3 La Spiral Jetty è stata realizzata da Robert Smithson nel 1970 sulle spiagge desertiche del Great Salt Lake nello Utah. Si tratta di una passerella di blocchi di basalto, terra e cristalli di sale accumulati e prelevati dalla collina vicina, che si estende a forma di spirale nell’acqua rossa del lago. La forma elicoidale realizzata dall’artista è frutto della realtà fenomenologica e antropologica del luogo, derivante, cioè, dall’aspetto fisico del lago e dalle tradizioni mitologiche dei coloni mormoni, i quali credevano che il bacino fosse una specie di mostro senza fondo collegato all’Oceano Pacifico da un grande canale sotterraneo, le cui correnti provocavano gorghi enormi al centro del lago. Negli anni la spirale è stata coperta da un innalzamento del livello del lago ed è visibile solo dall’alto di un mezzo aviatorio.

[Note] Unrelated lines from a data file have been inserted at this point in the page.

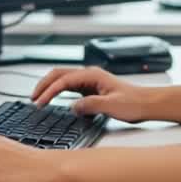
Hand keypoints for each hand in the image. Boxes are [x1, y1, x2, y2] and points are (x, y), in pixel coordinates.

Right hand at [32, 67, 152, 121]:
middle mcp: (90, 75)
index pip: (64, 80)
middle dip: (44, 85)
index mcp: (93, 75)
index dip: (49, 91)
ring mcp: (90, 81)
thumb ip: (90, 105)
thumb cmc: (134, 102)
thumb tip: (73, 107)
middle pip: (59, 74)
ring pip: (63, 79)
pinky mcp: (91, 89)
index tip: (40, 102)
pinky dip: (58, 92)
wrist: (147, 103)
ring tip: (38, 98)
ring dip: (49, 87)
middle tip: (32, 98)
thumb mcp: (111, 106)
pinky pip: (70, 87)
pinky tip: (54, 99)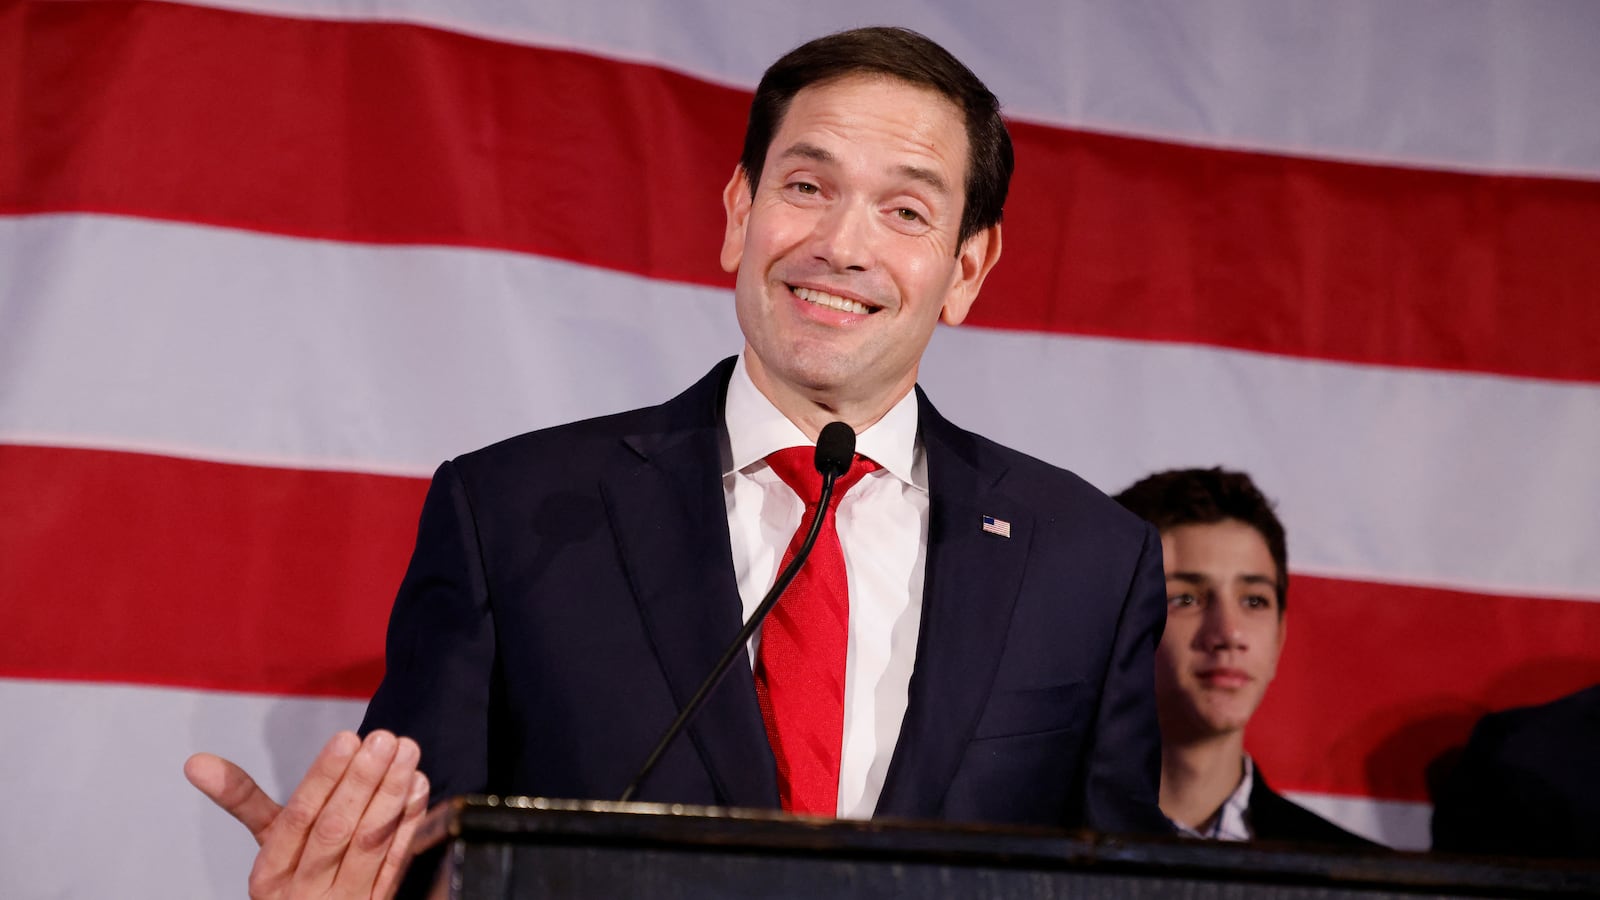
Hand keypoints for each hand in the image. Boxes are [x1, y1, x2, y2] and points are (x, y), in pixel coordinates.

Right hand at [185, 730, 429, 898]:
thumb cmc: (294, 880)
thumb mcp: (267, 844)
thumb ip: (241, 800)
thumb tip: (195, 761)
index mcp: (269, 875)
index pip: (297, 819)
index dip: (323, 778)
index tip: (346, 739)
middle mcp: (303, 893)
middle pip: (335, 830)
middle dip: (361, 781)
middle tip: (383, 738)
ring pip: (370, 844)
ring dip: (391, 794)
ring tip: (406, 752)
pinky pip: (397, 863)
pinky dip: (408, 823)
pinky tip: (417, 788)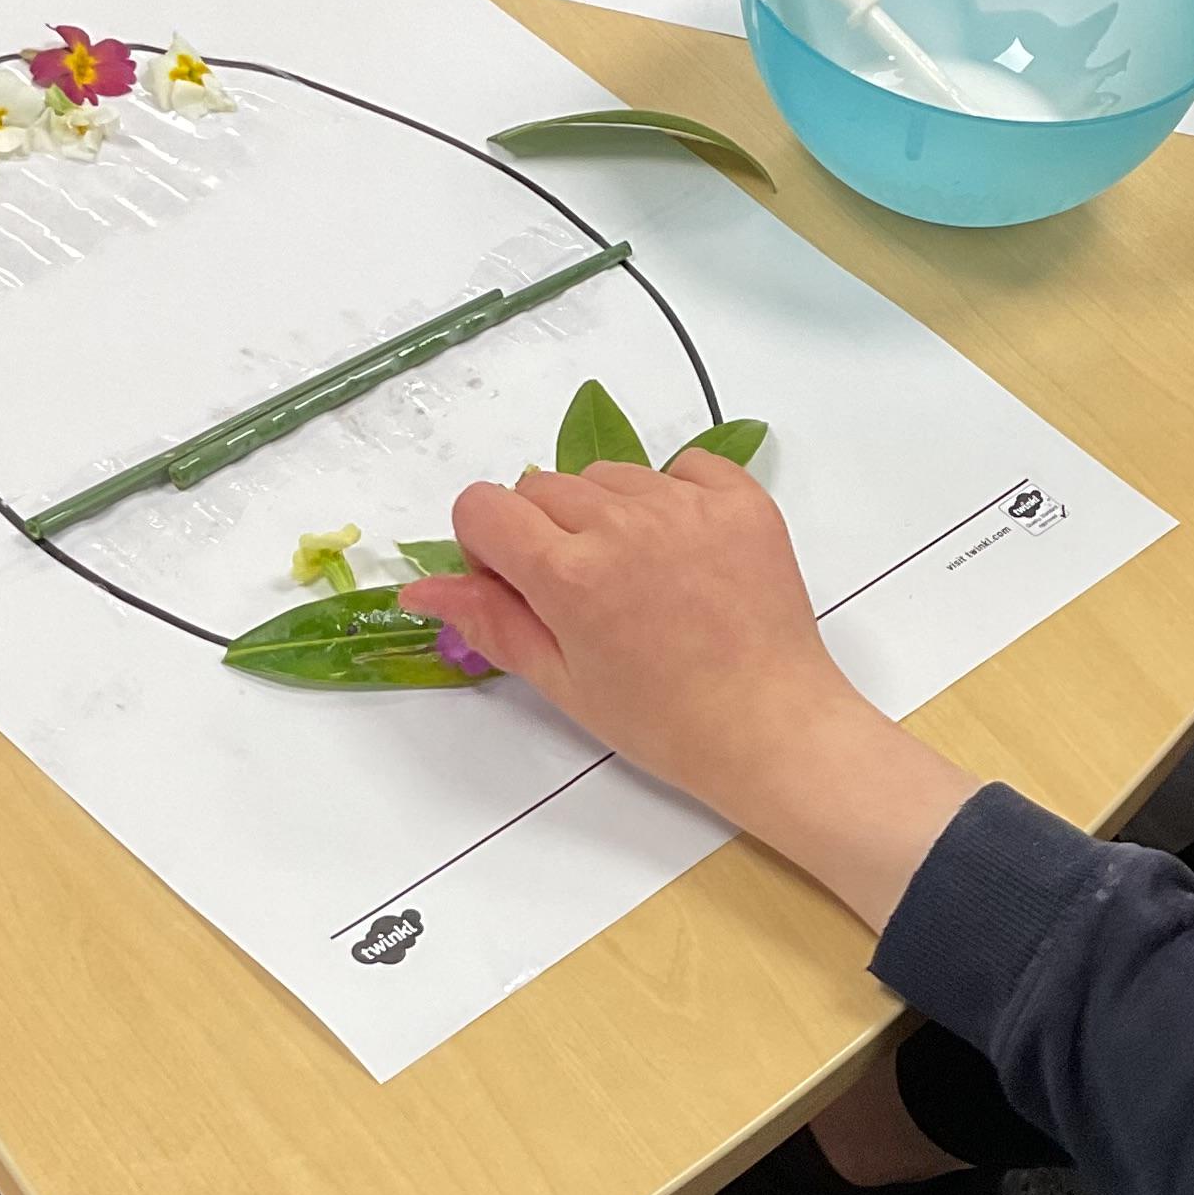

4 Il Roden Crater è un’opera di Land Art progettata da James Turrel nel lontano 1977 e situata nella zona centrale del Painted Desert in Arizona. Completato e aperto al pubblico solo nel 2016, il Roden Crater è l’esito di un lungo processo di progettazione, modellazione e scavo del corpo interno di un cono vulcanico spento. L’opera consiste in un insieme di camere ipogee che fungono insieme da osservatori astronomici a occhio nudo grazie ai quali è possibile per l’osservatore interagire visivamente con le varie luci solari, stellari e lunari, e da spazi d’arte all’interno dei quali Turrell espone l’energia visionaria delle sue idee spaziali, percettive e luministiche nella limpida visibilità di un ambiente brullo.


5 La City è un’opera iniziata da Michael Heizer nel 1972, tuttora incompiuta e non accessibile al pubblico. Si tratta di un complesso colossale sito nel deserto di Lincoln County, nel Nevada, di cui l’artista ha eretto e portato a termine ad oggi solo le prime due delle quattro strutture previste: Complex One (1974) e Complex Two (1988). Dalle poche immagini a disposizione City si presenta come una compagine architettonica di strutture realizzate con terra, cemento e ferro che, per la loro essenzialità compositiva e per il loro valore simbolico, richiamano la maestosità e l’austerità dei monumenti delle grandi civiltà del passato come quelle precolombiane degli Inca, dei Maya e degli Aztechi.